Taiwan-based NAS maker Synology has addressed a maximum (10/10) severity vulnerability affecting routers configured to run as VPN servers.
The vulnerability, tracked as CVE-2022-43931, was discovered internally by Synology’s Product Security Incident Response Team (PSIRT) in the VPN Plus Server software and was given a maximum CVSS3 Base Score of 10 by the company.
VPN Plus Server is a virtual private network server that allows administrators to set up Synology routers as a VPN server to allow remote access to resources behind the router.
The vulnerability can be exploited in low-complexity attacks without requiring privileges on the targeted routers or user interaction.
“A vulnerability allows remote attackers to possible execute arbitrary command via a susceptible version of Synology VPN Plus Server,” Synology said in a security advisory published on Friday.
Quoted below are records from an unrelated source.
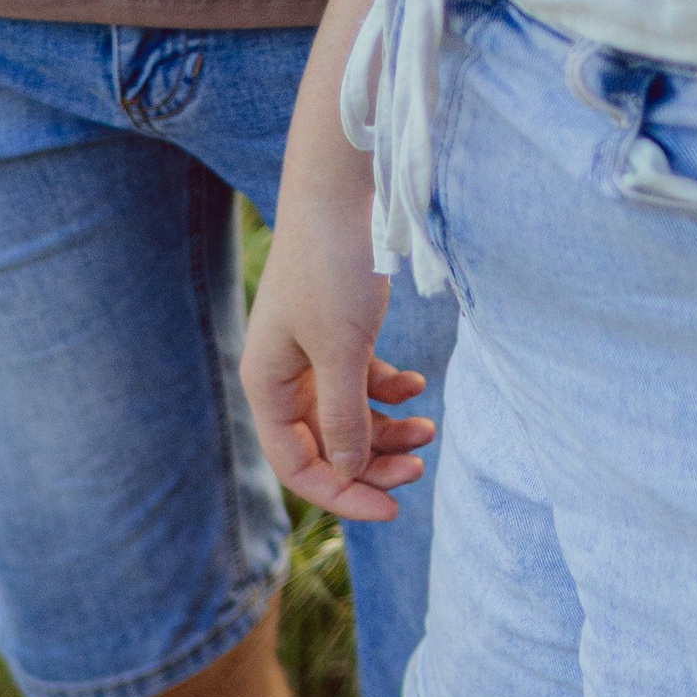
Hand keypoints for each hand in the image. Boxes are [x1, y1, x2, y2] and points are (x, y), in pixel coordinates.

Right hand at [242, 216, 432, 525]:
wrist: (339, 189)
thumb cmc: (331, 266)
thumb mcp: (341, 350)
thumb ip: (342, 417)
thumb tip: (349, 472)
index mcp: (266, 387)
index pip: (299, 465)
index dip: (343, 492)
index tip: (393, 507)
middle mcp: (283, 378)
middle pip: (326, 446)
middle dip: (372, 463)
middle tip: (420, 469)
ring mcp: (310, 356)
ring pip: (348, 417)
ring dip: (387, 431)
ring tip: (429, 429)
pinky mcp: (338, 334)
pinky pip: (363, 383)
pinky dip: (390, 392)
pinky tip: (417, 386)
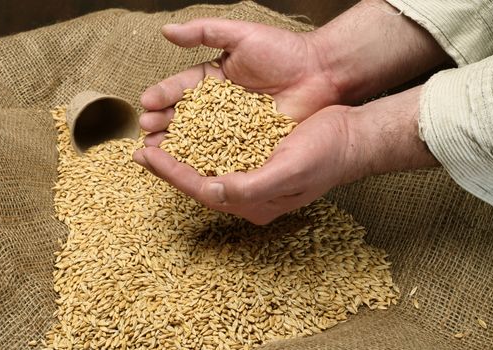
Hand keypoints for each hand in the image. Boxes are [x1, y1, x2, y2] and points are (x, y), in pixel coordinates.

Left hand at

“Out-of-bounds write vulnerability in Remote Desktop Functionality in Synology VPN Plus Server before 1.4.3-0534 and 1.4.4-0635 allows remote attackers to execute arbitrary commands via unspecified vectors.”
Out-of-bounds write vulnerabilities can result in severe impacts, such as data corruption, system crashes, and code execution following memory corruption.
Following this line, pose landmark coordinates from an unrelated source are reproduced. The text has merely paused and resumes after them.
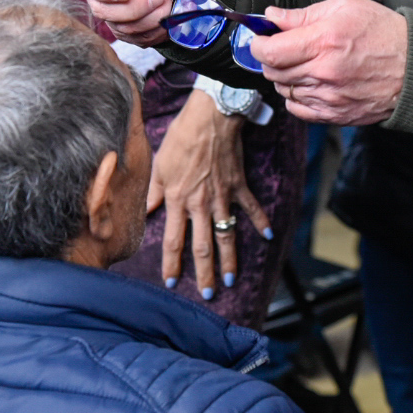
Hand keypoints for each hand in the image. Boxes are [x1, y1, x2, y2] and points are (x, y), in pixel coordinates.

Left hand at [151, 89, 272, 297]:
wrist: (211, 118)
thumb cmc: (181, 138)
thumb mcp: (159, 165)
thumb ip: (154, 192)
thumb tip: (145, 211)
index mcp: (178, 200)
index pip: (173, 239)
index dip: (172, 262)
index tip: (171, 280)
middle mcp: (201, 204)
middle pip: (202, 246)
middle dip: (205, 273)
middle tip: (209, 294)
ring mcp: (222, 197)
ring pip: (226, 235)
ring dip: (230, 260)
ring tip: (231, 279)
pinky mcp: (239, 185)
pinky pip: (251, 208)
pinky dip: (260, 221)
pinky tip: (267, 236)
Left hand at [251, 0, 407, 124]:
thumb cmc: (383, 32)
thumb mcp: (344, 7)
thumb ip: (303, 14)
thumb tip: (272, 17)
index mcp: (323, 42)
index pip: (269, 51)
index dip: (258, 44)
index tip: (261, 39)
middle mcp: (323, 72)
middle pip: (273, 72)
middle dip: (271, 58)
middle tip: (284, 48)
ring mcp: (328, 97)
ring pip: (284, 90)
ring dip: (285, 77)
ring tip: (304, 63)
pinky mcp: (335, 115)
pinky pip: (298, 110)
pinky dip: (297, 97)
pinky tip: (311, 83)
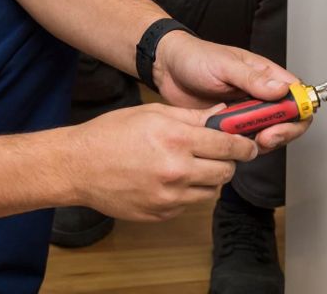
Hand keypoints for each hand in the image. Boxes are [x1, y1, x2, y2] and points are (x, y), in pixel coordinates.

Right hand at [69, 103, 257, 221]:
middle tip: (218, 155)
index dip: (244, 144)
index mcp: (176, 139)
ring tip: (189, 166)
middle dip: (228, 163)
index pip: (229, 145)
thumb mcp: (152, 113)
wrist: (78, 166)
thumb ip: (191, 116)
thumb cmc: (110, 134)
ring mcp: (169, 197)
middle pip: (226, 172)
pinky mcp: (161, 214)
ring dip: (207, 179)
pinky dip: (186, 193)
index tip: (248, 144)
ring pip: (210, 191)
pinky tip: (168, 180)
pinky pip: (188, 205)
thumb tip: (222, 113)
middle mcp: (176, 170)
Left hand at [153, 31, 310, 152]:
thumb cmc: (195, 57)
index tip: (284, 121)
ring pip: (268, 135)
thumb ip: (253, 78)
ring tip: (243, 139)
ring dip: (260, 142)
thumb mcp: (224, 65)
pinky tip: (229, 142)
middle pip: (288, 120)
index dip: (297, 111)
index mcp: (265, 75)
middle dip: (281, 132)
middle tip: (264, 137)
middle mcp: (260, 95)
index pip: (297, 95)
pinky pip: (245, 142)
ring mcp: (246, 113)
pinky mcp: (231, 128)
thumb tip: (281, 89)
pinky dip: (241, 146)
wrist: (167, 70)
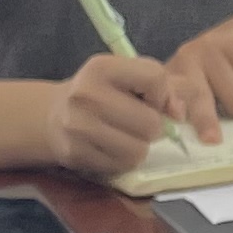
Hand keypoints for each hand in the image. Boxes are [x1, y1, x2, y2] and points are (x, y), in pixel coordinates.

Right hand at [49, 52, 174, 176]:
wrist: (53, 115)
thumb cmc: (104, 93)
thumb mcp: (130, 76)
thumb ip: (167, 86)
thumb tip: (178, 114)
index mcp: (102, 66)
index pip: (155, 78)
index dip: (162, 94)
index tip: (150, 99)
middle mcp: (86, 94)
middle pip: (150, 122)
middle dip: (153, 126)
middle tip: (138, 122)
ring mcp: (77, 126)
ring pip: (138, 150)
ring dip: (139, 146)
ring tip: (126, 136)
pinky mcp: (74, 154)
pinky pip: (121, 166)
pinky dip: (123, 160)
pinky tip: (111, 147)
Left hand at [154, 9, 232, 144]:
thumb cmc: (227, 69)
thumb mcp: (204, 87)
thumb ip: (194, 107)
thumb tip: (199, 136)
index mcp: (174, 73)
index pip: (166, 95)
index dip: (171, 108)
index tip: (176, 118)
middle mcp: (187, 56)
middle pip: (199, 98)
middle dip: (207, 121)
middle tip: (212, 139)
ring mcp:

Synology has released security updates to patch the bug and advises customers to upgrade VPN Plus Server for SRM (Synology Router Manager) to the latest available version.
|Product||Fixed Release Availability|
|VPN Plus Server for SRM 1.3||Upgrade to 1.4.4-0635 or above|
|VPN Plus Server for SRM 1.2||Upgrade to 1.4.3-0534 or above|
Last month, Synology issued a second advisory rated as critical severity and announced that it had patched multiple security vulnerabilities in the Synology Router Manager.
“Multiple vulnerabilities allow remote attackers to execute arbitrary command, conduct denial-of-service attacks or read arbitrary files via a susceptible version of Synology Router Manager (SRM),” the company said.
While Synology didn’t list the security flaws’ CVE IDs, multiple researchers and teams are credited for reporting the patched bugs, with at least two of them having successfully demoed zero-day exploits targeting the Synology RT6600ax router during the first day of the Pwn2Own Toronto 2022 hacking contest.
Gaurav Baruah earned $20,000 for executing a command injection attack against the WAN interface of the Synology RT6600ax.
Computest, which was also credited in the critical December advisory, demoed a command injection root shell exploit targeting the LAN interface of the same Synology router.